Mudança de paradigmas
“No novo paradigma, a população de risco são os idosos, o problema agora são doenças crônicas, não transmissíveis e não curáveis, e os fatores de riscos são genéticos e comportamentais, mais difíceis de serem trabalhados. As medidas preventivas são pouco eficazes e os tratamentos são complexos, crônicos e caros. Se não fizer isso bem, a pessoa pode ser internada e alguns casos serem institucionalizados.”
Ramos destaca que este padrão social exigirá novos objetivos dos profissionais da Medicina. “Como mudo atitudes comportamentais de pessoas que nunca fizeram exercício? Que nunca tiveram uma alimentação saudável? E como tento convencê-las de tomar medicamento pelo resto da vida – para o tratamento crônico, não por sete dias como ocorria tempos atrás, além de batalhar pela inclusão social? São os desafios atuais da prática médica.”
Por fim, ele destaca que o cuidado deve ser pensado de forma interdisciplinar, com uma equipe multiprofissional.
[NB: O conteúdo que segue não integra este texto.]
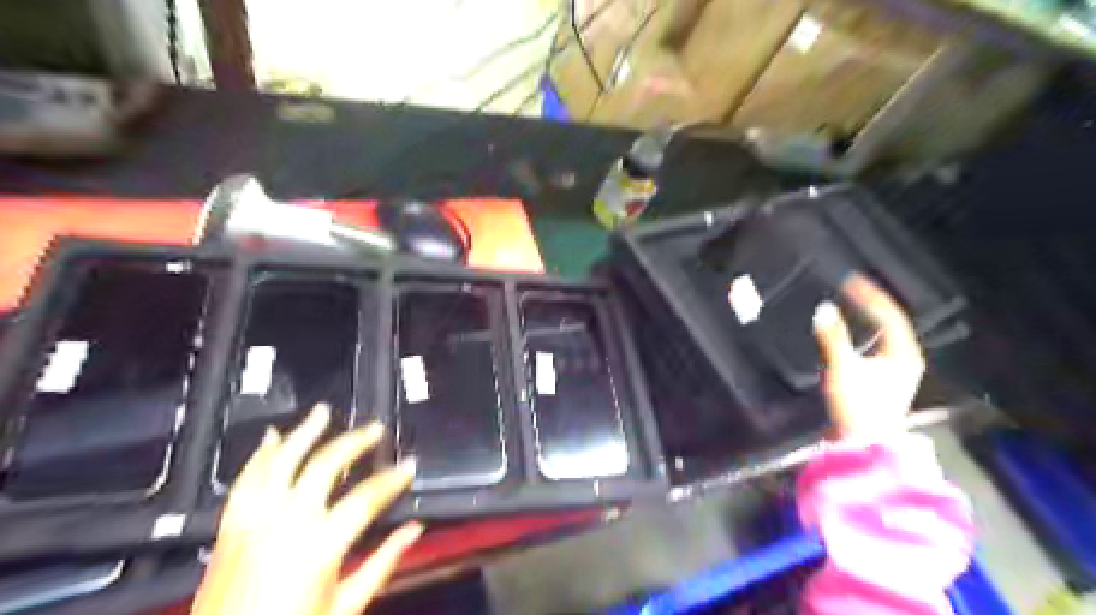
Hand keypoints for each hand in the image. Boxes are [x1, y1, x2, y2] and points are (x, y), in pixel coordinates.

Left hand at [192, 403, 419, 613]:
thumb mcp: (346, 607)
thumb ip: (383, 562)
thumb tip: (415, 529)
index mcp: (319, 546)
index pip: (366, 498)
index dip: (392, 479)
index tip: (409, 466)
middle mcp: (286, 524)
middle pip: (324, 465)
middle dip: (354, 442)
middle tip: (374, 429)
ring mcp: (254, 521)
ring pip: (281, 462)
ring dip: (304, 433)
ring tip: (323, 413)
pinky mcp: (231, 527)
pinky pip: (246, 481)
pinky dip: (260, 456)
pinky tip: (272, 439)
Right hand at [813, 277, 921, 440]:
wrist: (866, 444)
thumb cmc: (858, 406)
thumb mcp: (843, 369)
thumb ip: (833, 338)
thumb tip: (824, 310)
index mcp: (902, 353)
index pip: (890, 315)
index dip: (871, 296)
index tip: (851, 281)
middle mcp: (906, 358)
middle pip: (893, 322)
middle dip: (873, 303)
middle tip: (852, 289)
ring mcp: (900, 370)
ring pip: (887, 334)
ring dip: (871, 317)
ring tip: (854, 303)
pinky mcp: (888, 380)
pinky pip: (881, 344)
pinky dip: (868, 332)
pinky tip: (855, 332)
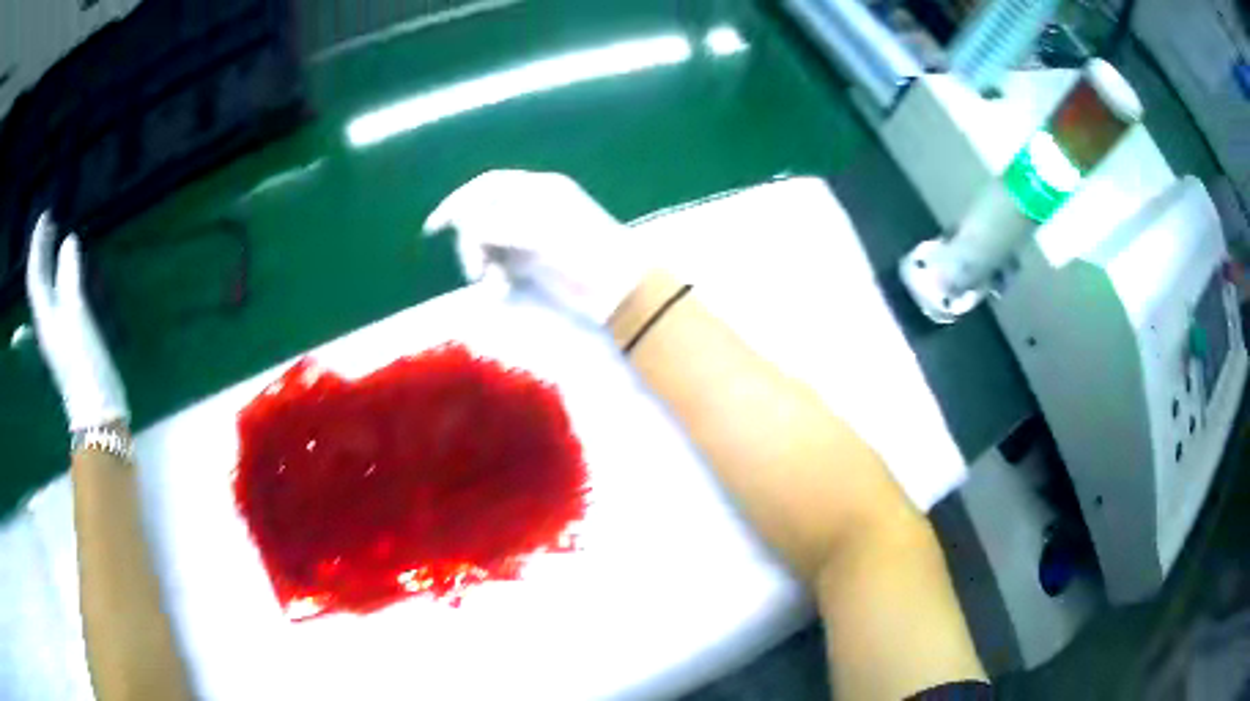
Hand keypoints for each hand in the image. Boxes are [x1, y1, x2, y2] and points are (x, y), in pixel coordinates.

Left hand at [25, 213, 128, 430]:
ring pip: (46, 289)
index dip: (38, 243)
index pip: (35, 272)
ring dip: (49, 263)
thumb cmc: (83, 361)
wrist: (96, 408)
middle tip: (51, 222)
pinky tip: (67, 274)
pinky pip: (57, 298)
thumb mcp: (75, 315)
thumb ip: (69, 276)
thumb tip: (68, 240)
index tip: (47, 214)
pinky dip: (59, 279)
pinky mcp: (68, 338)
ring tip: (57, 241)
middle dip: (41, 250)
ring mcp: (56, 331)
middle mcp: (46, 320)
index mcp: (44, 314)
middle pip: (38, 280)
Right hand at [424, 170, 643, 324]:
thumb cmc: (584, 251)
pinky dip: (496, 279)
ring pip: (488, 245)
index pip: (488, 186)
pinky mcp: (533, 265)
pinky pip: (500, 267)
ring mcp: (531, 237)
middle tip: (475, 270)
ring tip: (492, 285)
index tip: (435, 226)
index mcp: (538, 189)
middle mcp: (531, 209)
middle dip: (472, 243)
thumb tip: (468, 227)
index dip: (459, 201)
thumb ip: (500, 224)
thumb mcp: (540, 232)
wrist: (618, 288)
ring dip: (482, 263)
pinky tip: (501, 292)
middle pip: (482, 217)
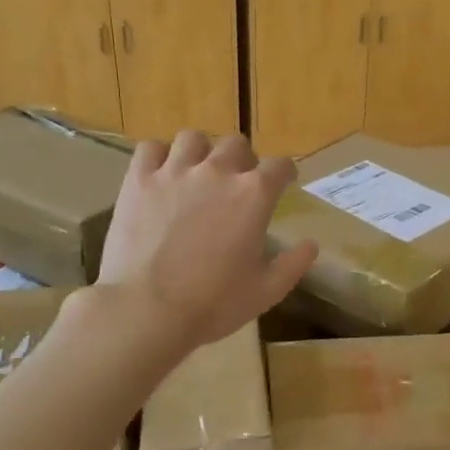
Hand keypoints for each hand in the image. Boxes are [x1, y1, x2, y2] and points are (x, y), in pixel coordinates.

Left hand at [98, 131, 317, 349]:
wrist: (148, 310)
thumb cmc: (214, 304)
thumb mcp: (267, 291)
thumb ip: (293, 264)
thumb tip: (311, 245)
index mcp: (254, 195)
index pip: (280, 166)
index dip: (285, 172)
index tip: (284, 181)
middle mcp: (217, 171)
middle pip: (237, 144)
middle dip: (243, 160)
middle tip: (238, 182)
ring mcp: (174, 172)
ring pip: (193, 139)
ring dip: (202, 152)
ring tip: (198, 172)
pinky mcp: (138, 180)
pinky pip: (150, 148)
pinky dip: (159, 156)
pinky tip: (161, 174)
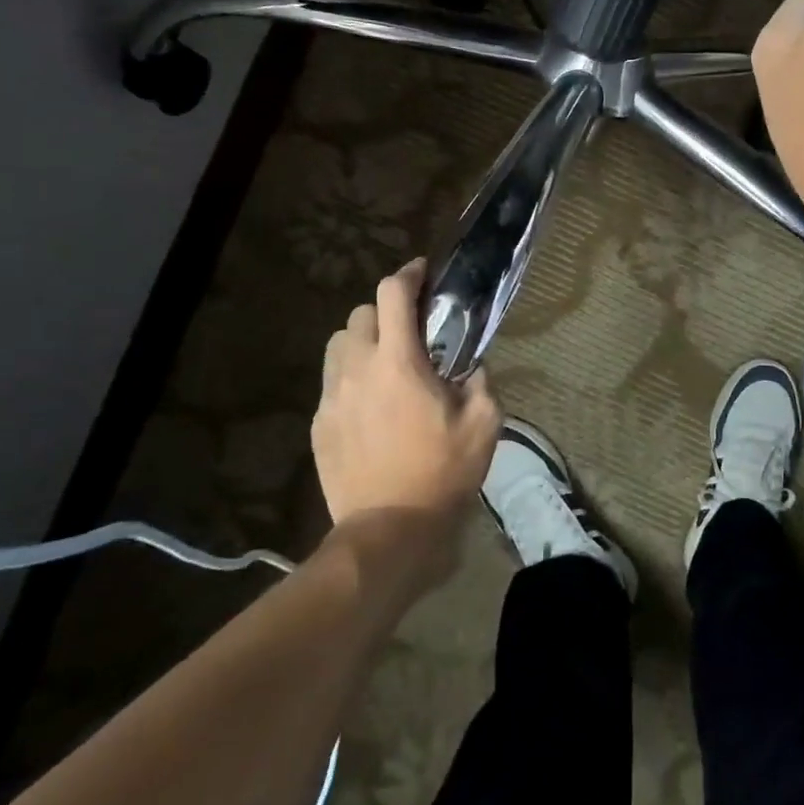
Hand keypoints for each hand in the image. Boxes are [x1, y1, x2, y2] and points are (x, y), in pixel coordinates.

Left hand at [312, 261, 500, 584]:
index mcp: (398, 361)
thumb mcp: (484, 424)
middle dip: (386, 311)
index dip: (408, 275)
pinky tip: (371, 402)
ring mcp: (331, 397)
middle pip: (360, 313)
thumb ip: (480, 381)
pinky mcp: (319, 424)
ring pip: (339, 344)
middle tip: (410, 329)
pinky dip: (350, 375)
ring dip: (362, 340)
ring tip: (385, 361)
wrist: (388, 531)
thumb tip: (471, 364)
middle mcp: (357, 369)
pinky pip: (331, 381)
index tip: (423, 273)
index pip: (392, 294)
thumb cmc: (441, 473)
O presidente da Academia de Medicina de São Paulo, José Luiz Gomes do Amaral, parabenizou o especialista pela aula. “Conheci simultaneamente o professor José Carlos Prates [também titular da EPM/Unifesp], referência na faculdade, e o Luiz Roberto Ramos, que estão hoje aqui em torno desta mesa. Luiz é neto de Jairo Ramos, um dos ex-presidentes desta Academia e um dos fundadores da Associação Paulista de Medicina e da Escola Paulista de Medicina. Portanto, vem de uma família ilustre, modelo para todos nós. Tê-lo neste recinto é uma honra particular”, conclui.